Chatey described how the event went with the many speakers and musical guests, especially with the soloist of the event being Joaquan Kinsey. 

“We invited the voices of freedom gospel choir to sing and they actually had a concert later that night, but their director suggested that Joquan would be a wonderful representative of their choir and he came and he actually kicked off the ceremony by performing the Black national anthem, and he had an amazing voice,” Chatey said.  

Chatey went further to describe other speakers at the event and what impact they had on the ceremony. 

“Other speakers included Dr. Carlita Cotton, she is very instrumental in an organization called core mansfield, so she offered some remarks. The keynote speaker was our superintendent Kelly Lyman, and then kelly was followed up by two young students from Mansfield middle school who spoke, and then the Mansfield middle school concert choir joined Joquin to lead the crowd in ‘We Shall Overcome,’ so that was wonderful.”

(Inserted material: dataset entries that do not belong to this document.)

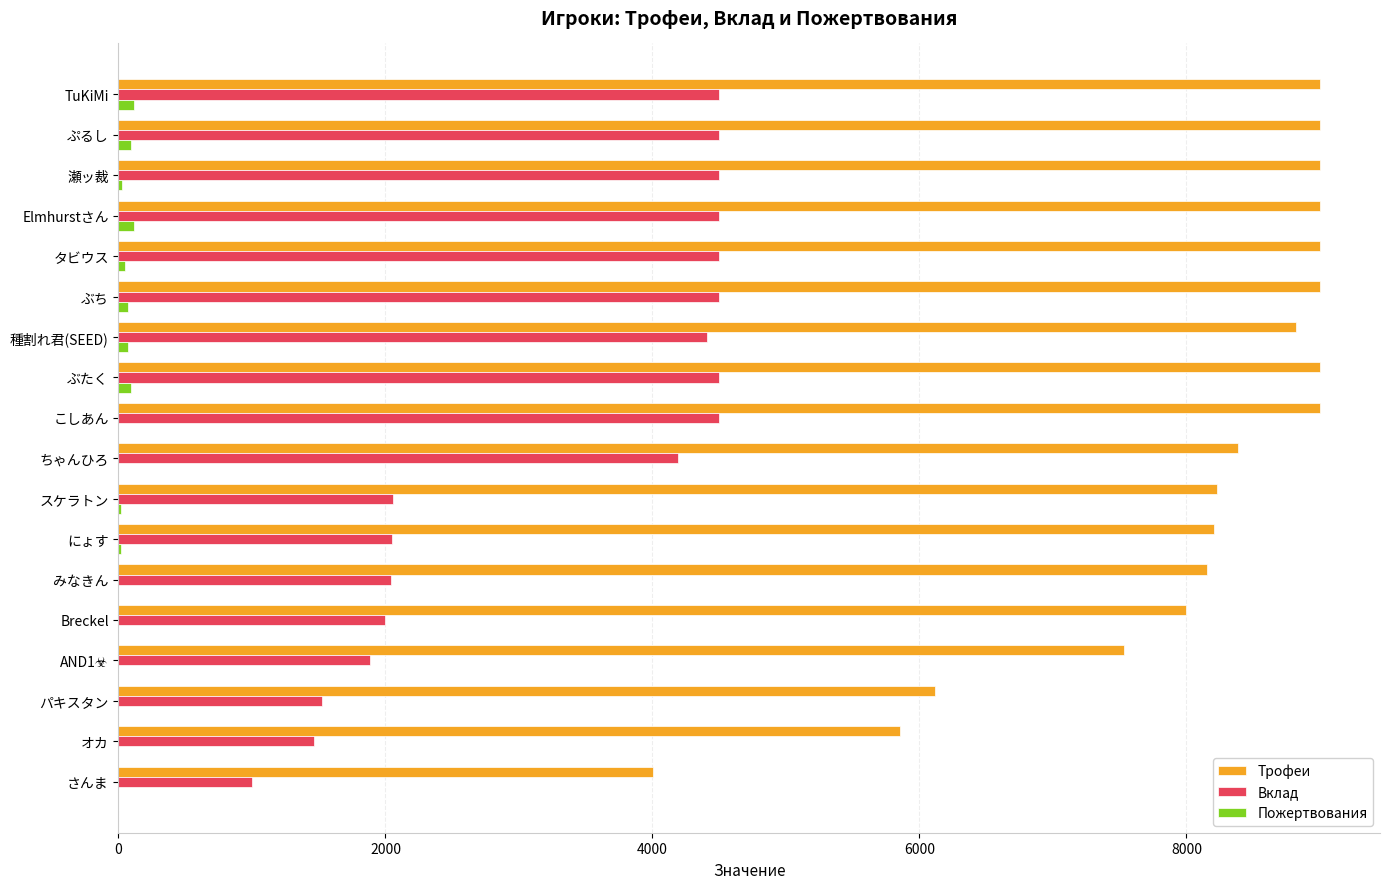

The Пожертвования series shows 0 at みなきん. True or false?

True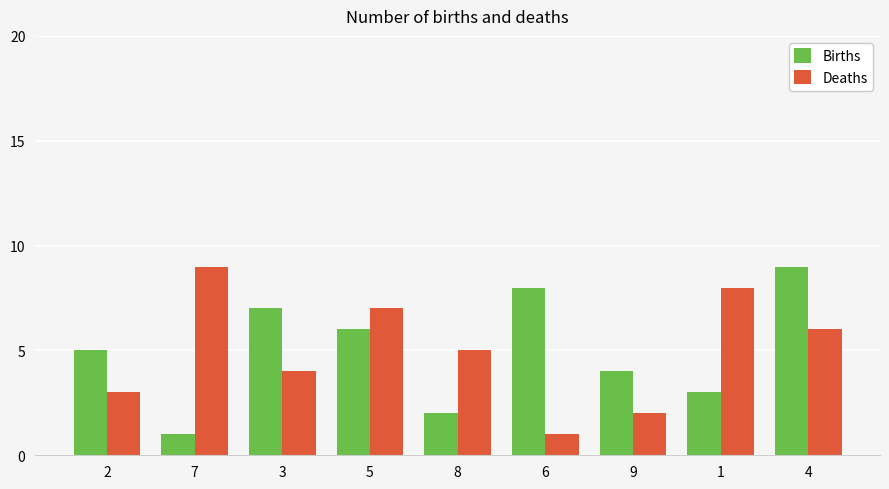

Which series changed the most between 3 and 8?

Births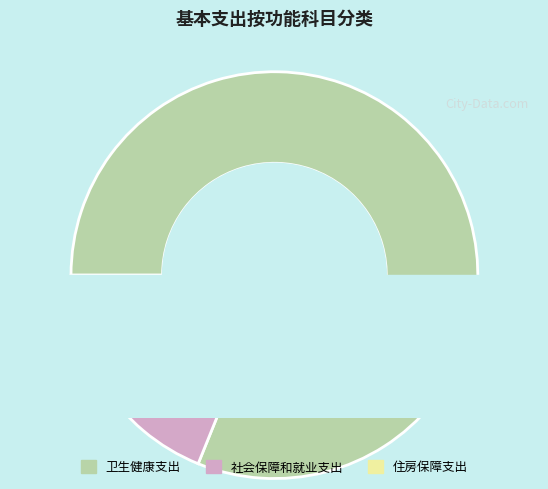

Count the number of slices in the pie.

3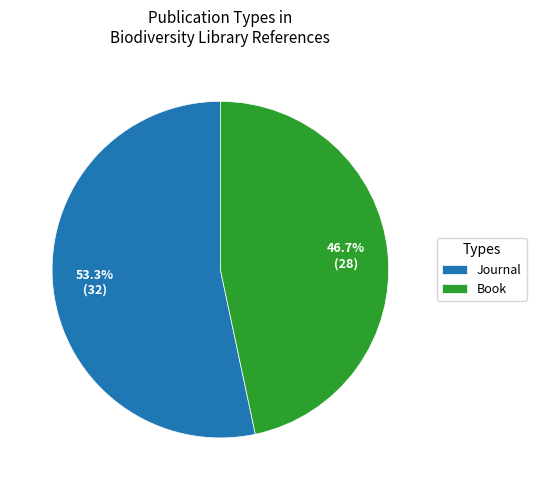

To the nearest percent, what is the combined percentage of Journal and Book?

100%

Margaret Chatey, Mansfield communications specialist

Chatey then went on to talk about how the creation of the MLK mural was truly a community effort and how involved the community was in the mural’s construction. 

“It was such a nice mix of music, of poignant words. The mural artist, named Emida Roller, talked about the input she received from the community because that was part of the project and how she interpreted to create the mural, so that was of course very meaningful to hear her interpretation of that. It was a nice combination of words and music and just great sentiment and wonderful community representation,” said Chatey. 

Chatey said that the atmosphere of the event was celebratory and festive, with the music and speakers uplifting the community. 

“It was certainly celebratory, and as I mentioned it was nice as people were gathering with the jazz group from UConn, kind of setting the tone, so as people were parking their cars and making their way over to the mural, there was this great festive air set off. I think that people were really enthusiastic and really grateful to hear the messages around why we brought the mural to Mansfield and the hope of what might come from that,” Chatey said.  

Kim King, the 2022 Connecticut teacher of the year, recorded a video posted on the Town of Mansfield Facebook page describing what she thought the mural meant for the community and the importance of public art in general. 

“The Rise-Up Mansfield mural honoring Dr. Martin Luther King is a beautiful example of the power of art as a medium for social justice and education. The message of love, equity and justice is particularly important at this moment in time. As an educator and person of color, I know how vital it is that our students see accurate representations of themselves, so they can imagine a future where they are active contributors. Public art initiatives such as the Rise-Up Mansfield Mural Project can spread awareness, educate and spark healthy discussion. I hope you get an opportunity to come visit the community center in Mansfield and check it out,” King said.